Now this was something we got very excited about (and still do) as my sisters and I all wanted to get the ring even if it would turn your finger green in around five minutes flat (it signalled you’d get married within the year – bless us!), the next best thing was the coin (riches) while you’d try to avoid the pea (poverty), the rag or the stick (signalling more bad omens, while also being major choking hazards).
Note how there wasn’t a (rock hard) pumpkin that had to be carved in sight. Happy days!
• I miss those simple times. Halloween is now a major ‘event’ – gaining ground on Christmas celebrations every year.
I don’t mind the decorations so much (it kind of pains me to admit it but I love them, actually), it’s the dress-up-days that kill me. Our mothers never had to endure the torture of face painting at 7.30am and trying to get people out the door to school before they can critique the brutal job you’ve done.
Major wizardry required! Worst of all is that the outfit you got them to try on a few days earlier and sign a declaration that they solemnly love it and will happily wear it to school ... is usually rejected with four minutes to go, and you have to conjure up something else (from your imaginary wardrobe department, where else?).
It’s not just school that has a dress up day either, all the activities do as well – so you have to produce ‘looks’ for a dead soccer player, dead camogie player, dead dancer (you get my drift). You’d be like the walking dead from the effort of it all!
• I always hold the line and try to work with what costumes we have in the interest of a circular economy.

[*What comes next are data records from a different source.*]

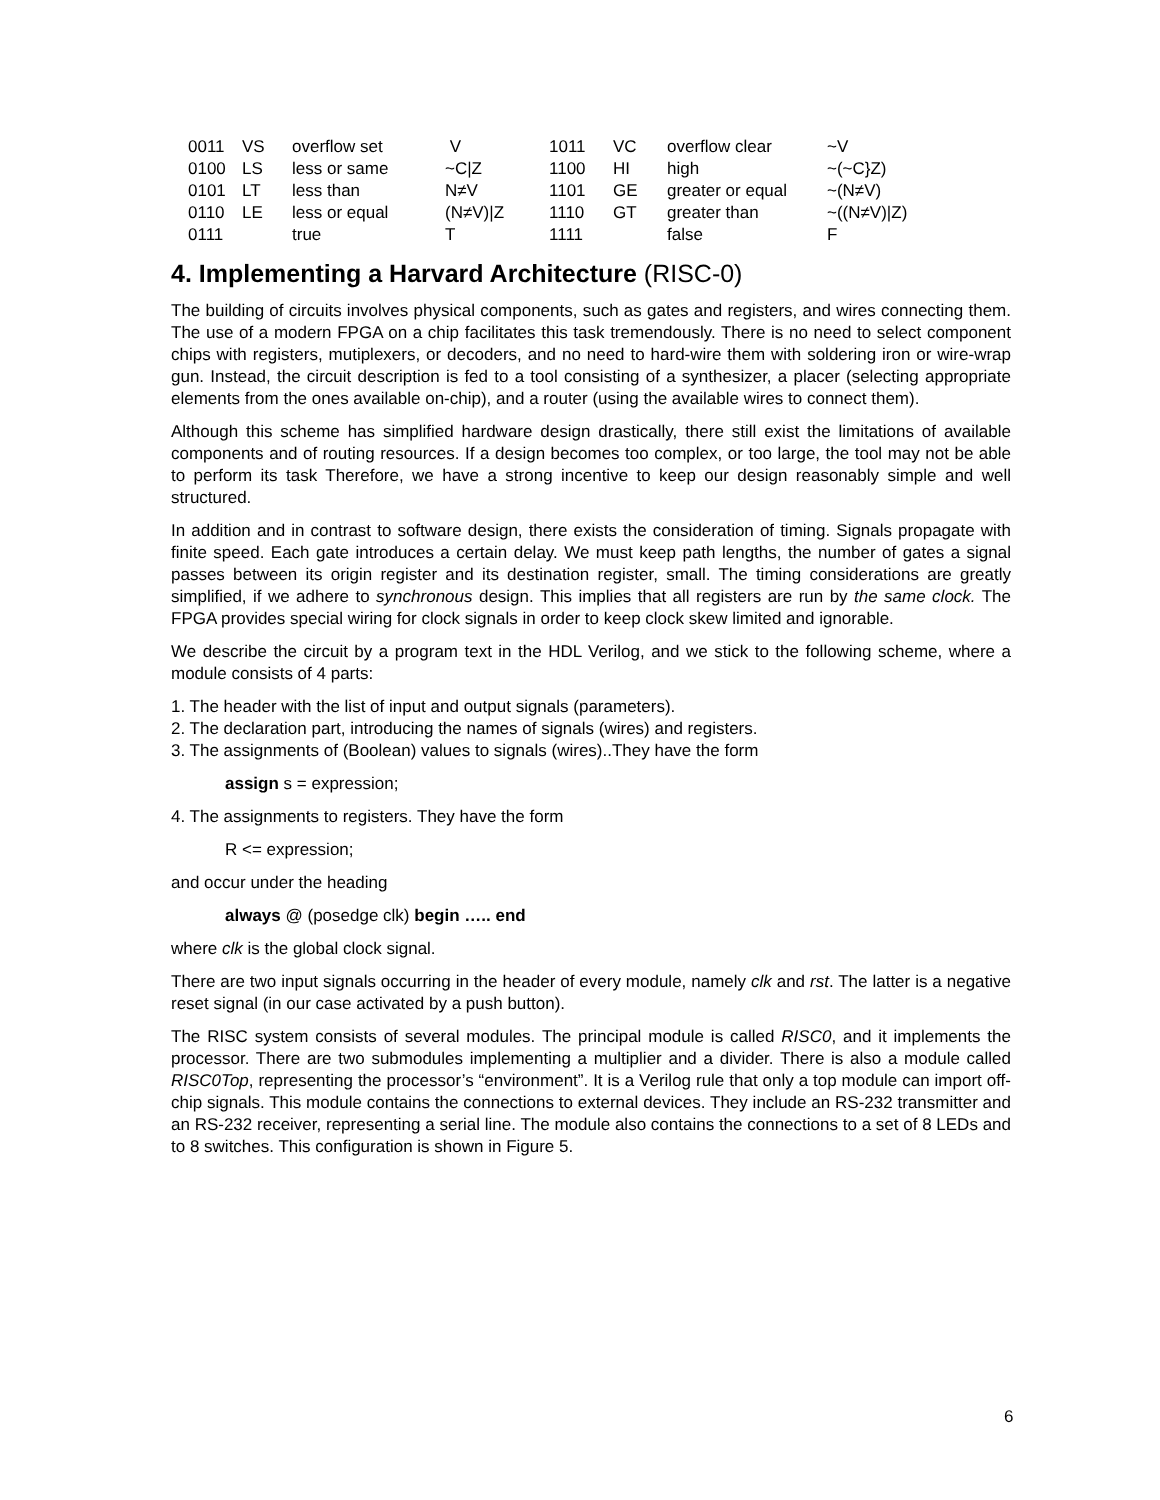| 0011 | VS | overflow set | V | 1011 | VC | overflow clear | ~V |
| 0100 | LS | less or same | ~C/Z | 1100 | HI | high | ~(~C}Z) |
| 0101 | LT | less than | N≠V | 1101 | GE | greater or equal | ~(N≠V) |
| 0110 | LE | less or equal | (N≠V)/Z | 1110 | GT | greater than | ~((N≠V)/Z) |
| 0111 | | true | T | 1111 | | false | F |
4. Implementing a Harvard Architecture (RISC-0)
The building of circuits involves physical components, such as gates and registers, and wires connecting them. The use of a modern FPGA on a chip facilitates this task tremendously. There is no need to select component chips with registers, mutiplexers, or decoders, and no need to hard-wire them with soldering iron or wire-wrap gun. Instead, the circuit description is fed to a tool consisting of a synthesizer, a placer (selecting appropriate elements from the ones available on-chip), and a router (using the available wires to connect them).
Although this scheme has simplified hardware design drastically, there still exist the limitations of available components and of routing resources. If a design becomes too complex, or too large, the tool may not be able to perform its task Therefore, we have a strong incentive to keep our design reasonably simple and well structured.
In addition and in contrast to software design, there exists the consideration of timing. Signals propagate with finite speed. Each gate introduces a certain delay. We must keep path lengths, the number of gates a signal passes between its origin register and its destination register, small. The timing considerations are greatly simplified, if we adhere to synchronous design. This implies that all registers are run by the same clock. The FPGA provides special wiring for clock signals in order to keep clock skew limited and ignorable.
We describe the circuit by a program text in the HDL Verilog, and we stick to the following scheme, where a module consists of 4 parts:
1. The header with the list of input and output signals (parameters).
2. The declaration part, introducing the names of signals (wires) and registers.
3. The assignments of (Boolean) values to signals (wires)..They have the form
assign s = expression;
4. The assignments to registers. They have the form
R <= expression;
and occur under the heading
always @ (posedge clk) begin ….. end
where clk is the global clock signal.
There are two input signals occurring in the header of every module, namely clk and rst. The latter is a negative reset signal (in our case activated by a push button).
The RISC system consists of several modules. The principal module is called RISC0, and it implements the processor. There are two submodules implementing a multiplier and a divider. There is also a module called RISC0Top, representing the processor’s “environment”. It is a Verilog rule that only a top module can import off-chip signals. This module contains the connections to external devices. They include an RS-232 transmitter and an RS-232 receiver, representing a serial line. The module also contains the connections to a set of 8 LEDs and to 8 switches. This configuration is shown in Figure 5.
6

I’m no saint but I hate buying ‘more stuff’ that isn’t essential. So my first option is to try to pass off last year’s costume – it’s always worth a try even if I know it will be rejected out of hand because it’s ‘last year’s costume’.
Next, I try to pawn off a mish-mash of stuff that could work if you were any good with a sewing machine, which I’m not, so usually then with two days to go I’ll panic and spend a small fortune on stuff that doesn’t arrive until the day after it’s needed. Blood-y hell is right!
• Right so, an update on the bikes I’m trying to sell that I wrote about last week: they’re still 100% available to a good home.
That initial high I was on when I thought I was going to make my fortune has diminished somewhat (entirely) with each passing day. In my mind, I was already reclining on a lounger on some lesser known Caribbean island writing my memoir.
The opening line went something like: ‘It all started when I decided to take a chance and sell some bikes on DoneDeal. That marked the big turning point in my life ...’ Ah well, if it was that easy, I suppose we’d all be doing it (I’m gutted!).
• Finally, brace yourself for the scariest thing of all this Halloween: the change in time. The clocks are either going forward or back (I can never remember) but the upshot will be dark mornings and even darker evenings. It always takes a while to get used to, so console yourself with another slice of barmbrack ... and for the love of god keep practising that face painting!